Wie das abgewendet werden konnte, verriet Berndorf bei der Lesung allerdings nicht. Die Kapitel, die er für den Vortrag gewählt hatte, handelten vom Auftauchen der zierlichen "Tante Lina aus Sydney" mit den kleinen, schwarzen Augen und dem sorgfältig gekräuselten Haar, die Auschwitz als einzige ihrer Familie überlebt hatte.

"Sie hat bis heute nie darüber gesprochen", heißt es im Text. Ferner ging es um einen erschossenen jungen Mann, der mit zerschmetterter Schädeldecke gefunden wurde. Für seinen Roman hat Berndorf einen Bauernhof in der Eifel erfunden, teils Hotel, Restaurant und Café, in dem sich Neonazis eingenistet haben. Baumeister geht hin, fragt nach. "Sie leben mitten unter uns, man kann sie nicht ausradieren", erkennt er. Und wird schließlich mit "mehr blauen Flecken, als auf ihn drauf passen" nahezu tot vor seiner Haustür gefunden.

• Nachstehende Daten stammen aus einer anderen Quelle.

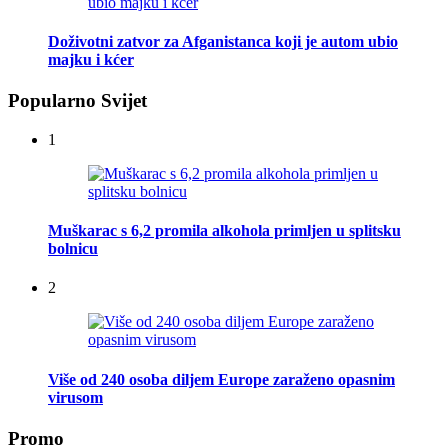
Doživotni zatvor za Afganistanca koji je autom ubio
majku i kćer
Popularno Svijet
1
Muškarac s 6,2 promila alkohola primljen u splitsku
bolnicu
2
Više od 240 osoba diljem Europe zaraženo opasnim
virusom
Promo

Bei den Leseproben bewies er trotz aller Krimi-Dramatik die Kunst seiner Sprache, die mit einfachen Worten alltägliche Dinge äußerst detailliert und treffend beschreibt. So hat der Zuhörer/Leser stets ein präzises Bild vor Augen und bei allen schaurigen Begebenheiten nicht nur Gelegenheit zum Gruseln, sondern auch zum Schmunzeln. Die Zuhörer im Regierungsbunker dankten den Vortragenden mit kräftigem Applaus.